Optimalization of a chromogenic assay for endotoxin in blood.

Early detection of Gram-negative septicemia or endotoxemia may become feasible with sensitive and reliable endotoxin (LPS) measurements. We recently published an assay for LPS in blood, based upon the LPS dependent activation of Limulus amebocyte lysate (LAL) and the subsequent chromogenic measurement of the activated enzyme(s). Inhibitors and activated clotting factors potentially interfering in the assay were removed by dilution and heating. In the present study we describe the further improvement of the assay.

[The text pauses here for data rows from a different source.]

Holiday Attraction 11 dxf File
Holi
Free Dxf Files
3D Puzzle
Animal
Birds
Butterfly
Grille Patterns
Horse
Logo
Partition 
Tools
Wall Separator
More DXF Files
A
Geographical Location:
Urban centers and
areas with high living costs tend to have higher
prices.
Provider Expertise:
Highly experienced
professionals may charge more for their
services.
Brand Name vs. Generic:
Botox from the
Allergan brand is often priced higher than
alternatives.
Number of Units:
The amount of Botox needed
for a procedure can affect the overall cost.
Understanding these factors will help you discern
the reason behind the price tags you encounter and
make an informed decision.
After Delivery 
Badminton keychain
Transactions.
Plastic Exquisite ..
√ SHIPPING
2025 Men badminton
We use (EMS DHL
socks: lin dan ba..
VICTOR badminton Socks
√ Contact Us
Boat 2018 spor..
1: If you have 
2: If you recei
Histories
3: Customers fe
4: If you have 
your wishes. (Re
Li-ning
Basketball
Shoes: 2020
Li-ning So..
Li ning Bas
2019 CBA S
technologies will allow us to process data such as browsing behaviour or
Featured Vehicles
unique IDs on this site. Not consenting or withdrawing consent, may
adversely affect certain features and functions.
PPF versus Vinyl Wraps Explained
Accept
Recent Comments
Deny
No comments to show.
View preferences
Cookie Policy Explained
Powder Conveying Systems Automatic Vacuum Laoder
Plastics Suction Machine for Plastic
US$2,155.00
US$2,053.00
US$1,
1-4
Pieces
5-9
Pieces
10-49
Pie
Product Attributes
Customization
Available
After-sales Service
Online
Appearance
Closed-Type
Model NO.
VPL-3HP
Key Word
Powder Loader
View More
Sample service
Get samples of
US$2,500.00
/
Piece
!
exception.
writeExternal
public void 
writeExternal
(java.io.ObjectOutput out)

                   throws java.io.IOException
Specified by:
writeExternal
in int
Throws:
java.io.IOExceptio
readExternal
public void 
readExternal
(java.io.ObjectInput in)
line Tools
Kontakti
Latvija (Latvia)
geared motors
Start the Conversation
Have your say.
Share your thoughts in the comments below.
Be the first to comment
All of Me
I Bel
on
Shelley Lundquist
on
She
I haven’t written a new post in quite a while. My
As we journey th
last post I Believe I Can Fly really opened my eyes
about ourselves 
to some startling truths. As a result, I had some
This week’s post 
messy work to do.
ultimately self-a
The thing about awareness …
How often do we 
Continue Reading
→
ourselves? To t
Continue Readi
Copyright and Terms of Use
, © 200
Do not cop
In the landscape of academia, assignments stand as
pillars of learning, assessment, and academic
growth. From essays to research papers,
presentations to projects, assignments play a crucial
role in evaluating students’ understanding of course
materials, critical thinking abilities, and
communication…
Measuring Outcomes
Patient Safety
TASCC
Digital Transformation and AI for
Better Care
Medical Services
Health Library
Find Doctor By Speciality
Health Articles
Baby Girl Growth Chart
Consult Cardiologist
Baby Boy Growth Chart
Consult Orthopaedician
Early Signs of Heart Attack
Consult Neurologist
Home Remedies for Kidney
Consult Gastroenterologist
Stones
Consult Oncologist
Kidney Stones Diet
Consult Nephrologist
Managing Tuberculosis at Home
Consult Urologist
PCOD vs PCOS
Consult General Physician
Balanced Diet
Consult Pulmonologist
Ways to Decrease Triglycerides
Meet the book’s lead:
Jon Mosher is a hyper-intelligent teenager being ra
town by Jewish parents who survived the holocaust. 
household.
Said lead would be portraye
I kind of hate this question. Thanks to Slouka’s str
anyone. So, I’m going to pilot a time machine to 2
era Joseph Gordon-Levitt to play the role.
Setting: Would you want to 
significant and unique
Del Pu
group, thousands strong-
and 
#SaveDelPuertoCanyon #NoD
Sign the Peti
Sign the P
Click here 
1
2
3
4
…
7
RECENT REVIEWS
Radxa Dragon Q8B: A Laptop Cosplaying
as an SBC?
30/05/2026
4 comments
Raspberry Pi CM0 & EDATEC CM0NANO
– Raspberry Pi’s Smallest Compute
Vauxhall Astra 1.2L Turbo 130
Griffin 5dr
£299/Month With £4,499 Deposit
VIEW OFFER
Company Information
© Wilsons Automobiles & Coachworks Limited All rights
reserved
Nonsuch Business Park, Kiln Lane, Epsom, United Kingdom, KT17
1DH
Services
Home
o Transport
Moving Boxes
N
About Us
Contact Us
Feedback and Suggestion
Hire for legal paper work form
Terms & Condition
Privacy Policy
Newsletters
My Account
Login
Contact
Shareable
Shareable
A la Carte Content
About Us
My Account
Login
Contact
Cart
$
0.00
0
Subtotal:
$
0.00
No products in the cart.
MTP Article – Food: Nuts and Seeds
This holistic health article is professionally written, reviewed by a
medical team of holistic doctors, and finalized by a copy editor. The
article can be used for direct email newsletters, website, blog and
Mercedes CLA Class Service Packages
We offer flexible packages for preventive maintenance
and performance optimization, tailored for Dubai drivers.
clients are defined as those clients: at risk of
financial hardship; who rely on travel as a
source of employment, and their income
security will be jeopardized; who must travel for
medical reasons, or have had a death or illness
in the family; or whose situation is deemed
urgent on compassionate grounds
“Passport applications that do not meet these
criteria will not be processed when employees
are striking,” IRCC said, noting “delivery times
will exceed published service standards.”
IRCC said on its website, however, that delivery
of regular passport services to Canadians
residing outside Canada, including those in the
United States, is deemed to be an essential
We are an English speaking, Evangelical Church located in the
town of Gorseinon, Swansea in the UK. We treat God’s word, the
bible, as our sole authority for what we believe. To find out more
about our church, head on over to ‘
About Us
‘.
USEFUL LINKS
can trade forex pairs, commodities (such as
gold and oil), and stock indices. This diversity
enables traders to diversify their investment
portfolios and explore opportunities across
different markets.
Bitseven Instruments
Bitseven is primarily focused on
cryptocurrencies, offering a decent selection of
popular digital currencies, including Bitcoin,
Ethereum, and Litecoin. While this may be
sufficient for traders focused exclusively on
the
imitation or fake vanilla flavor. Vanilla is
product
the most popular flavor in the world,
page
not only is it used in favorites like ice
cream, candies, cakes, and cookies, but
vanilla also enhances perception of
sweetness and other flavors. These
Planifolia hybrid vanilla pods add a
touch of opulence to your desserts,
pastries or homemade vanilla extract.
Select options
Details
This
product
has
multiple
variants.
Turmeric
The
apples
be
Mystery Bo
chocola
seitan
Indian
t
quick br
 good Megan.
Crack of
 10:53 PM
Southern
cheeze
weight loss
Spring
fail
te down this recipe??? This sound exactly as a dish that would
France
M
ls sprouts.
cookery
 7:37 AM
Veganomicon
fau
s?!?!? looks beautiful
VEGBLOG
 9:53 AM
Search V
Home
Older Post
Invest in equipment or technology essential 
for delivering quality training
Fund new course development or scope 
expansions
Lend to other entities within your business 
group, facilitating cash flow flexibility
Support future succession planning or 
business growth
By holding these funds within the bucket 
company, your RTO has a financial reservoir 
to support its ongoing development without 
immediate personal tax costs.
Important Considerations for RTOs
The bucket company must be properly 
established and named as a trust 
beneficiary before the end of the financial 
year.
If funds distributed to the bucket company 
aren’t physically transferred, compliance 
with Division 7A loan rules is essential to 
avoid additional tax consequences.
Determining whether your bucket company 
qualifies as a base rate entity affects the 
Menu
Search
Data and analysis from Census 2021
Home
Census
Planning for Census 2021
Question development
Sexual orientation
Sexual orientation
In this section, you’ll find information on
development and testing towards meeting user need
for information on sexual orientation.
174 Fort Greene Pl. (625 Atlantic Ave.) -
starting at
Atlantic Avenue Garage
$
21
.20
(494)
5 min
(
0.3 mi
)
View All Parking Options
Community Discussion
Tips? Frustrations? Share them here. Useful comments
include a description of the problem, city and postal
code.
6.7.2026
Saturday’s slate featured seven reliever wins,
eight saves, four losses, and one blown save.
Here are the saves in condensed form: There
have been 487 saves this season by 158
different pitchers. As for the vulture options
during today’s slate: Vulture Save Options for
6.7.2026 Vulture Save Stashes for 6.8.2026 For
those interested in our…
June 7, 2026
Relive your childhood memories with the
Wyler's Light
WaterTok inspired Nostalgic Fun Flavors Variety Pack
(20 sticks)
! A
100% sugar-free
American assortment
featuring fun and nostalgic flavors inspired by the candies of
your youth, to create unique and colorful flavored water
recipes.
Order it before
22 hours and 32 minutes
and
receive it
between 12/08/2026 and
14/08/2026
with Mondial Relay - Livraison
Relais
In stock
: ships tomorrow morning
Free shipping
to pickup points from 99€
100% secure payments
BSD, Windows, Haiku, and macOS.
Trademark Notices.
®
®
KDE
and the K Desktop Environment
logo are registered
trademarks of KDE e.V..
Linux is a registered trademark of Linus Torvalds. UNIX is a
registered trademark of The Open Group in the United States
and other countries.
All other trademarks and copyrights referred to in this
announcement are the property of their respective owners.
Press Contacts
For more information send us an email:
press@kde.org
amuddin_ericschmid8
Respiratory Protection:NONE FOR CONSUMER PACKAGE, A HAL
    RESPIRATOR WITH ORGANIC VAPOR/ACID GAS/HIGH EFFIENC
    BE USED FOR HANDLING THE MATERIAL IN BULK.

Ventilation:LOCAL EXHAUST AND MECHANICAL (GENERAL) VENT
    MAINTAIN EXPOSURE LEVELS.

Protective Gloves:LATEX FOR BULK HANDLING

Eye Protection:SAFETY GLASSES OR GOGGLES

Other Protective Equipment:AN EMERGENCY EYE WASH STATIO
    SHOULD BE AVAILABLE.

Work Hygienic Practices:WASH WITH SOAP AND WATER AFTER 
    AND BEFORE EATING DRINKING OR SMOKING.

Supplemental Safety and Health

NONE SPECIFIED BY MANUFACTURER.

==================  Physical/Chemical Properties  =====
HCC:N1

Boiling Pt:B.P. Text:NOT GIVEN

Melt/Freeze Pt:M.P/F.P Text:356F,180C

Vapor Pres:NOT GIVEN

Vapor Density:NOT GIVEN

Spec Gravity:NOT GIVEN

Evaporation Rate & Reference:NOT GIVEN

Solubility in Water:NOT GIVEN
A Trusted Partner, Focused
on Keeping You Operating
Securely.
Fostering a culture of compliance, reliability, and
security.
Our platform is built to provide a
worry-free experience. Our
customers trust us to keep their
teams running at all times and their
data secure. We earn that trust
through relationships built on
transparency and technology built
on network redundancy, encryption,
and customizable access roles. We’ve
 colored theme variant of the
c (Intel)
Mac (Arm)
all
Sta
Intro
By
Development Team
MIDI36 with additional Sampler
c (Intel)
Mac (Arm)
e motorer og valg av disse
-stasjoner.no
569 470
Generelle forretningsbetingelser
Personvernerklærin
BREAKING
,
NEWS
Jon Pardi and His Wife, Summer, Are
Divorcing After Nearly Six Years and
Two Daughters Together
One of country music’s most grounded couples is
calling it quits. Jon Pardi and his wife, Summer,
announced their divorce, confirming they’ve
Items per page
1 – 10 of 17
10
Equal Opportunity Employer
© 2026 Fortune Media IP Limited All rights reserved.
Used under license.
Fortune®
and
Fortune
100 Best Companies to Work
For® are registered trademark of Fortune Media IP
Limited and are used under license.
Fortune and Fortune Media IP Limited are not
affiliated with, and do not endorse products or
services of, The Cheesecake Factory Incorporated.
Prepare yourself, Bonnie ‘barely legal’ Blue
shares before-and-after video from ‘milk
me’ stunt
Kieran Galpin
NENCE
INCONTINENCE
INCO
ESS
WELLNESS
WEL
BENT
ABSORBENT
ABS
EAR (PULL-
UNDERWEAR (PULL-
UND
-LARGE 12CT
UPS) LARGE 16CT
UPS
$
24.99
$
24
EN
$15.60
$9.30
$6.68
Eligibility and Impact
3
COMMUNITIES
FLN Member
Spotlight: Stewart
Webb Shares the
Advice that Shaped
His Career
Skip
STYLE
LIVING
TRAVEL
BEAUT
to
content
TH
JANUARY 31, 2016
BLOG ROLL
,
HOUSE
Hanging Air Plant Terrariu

Optimal conditions include: blood anticoagulated with 30 I.U./ml heparin; dilution of the platelet-rich plasma (PRP) in water; 5 min. heating at 75 degrees C; 15 mM Mg2+, 1.5 mM Ca2+, 125 mM Na+, 50 mM TRIS, pH 8.5 in the LAL activation step; substrate step without extra addition of Ca2+, Mg2+, or Na+, but in the presence of 50 mM TRIS at pH = 9.5. Under those optimal conditions less than 10 pg LPS per ml blood (PRP) can easily be detected. Prospective clinical trials are presently envisaged to investigate the clinical usefulness of this extremely sensitive LPS assay.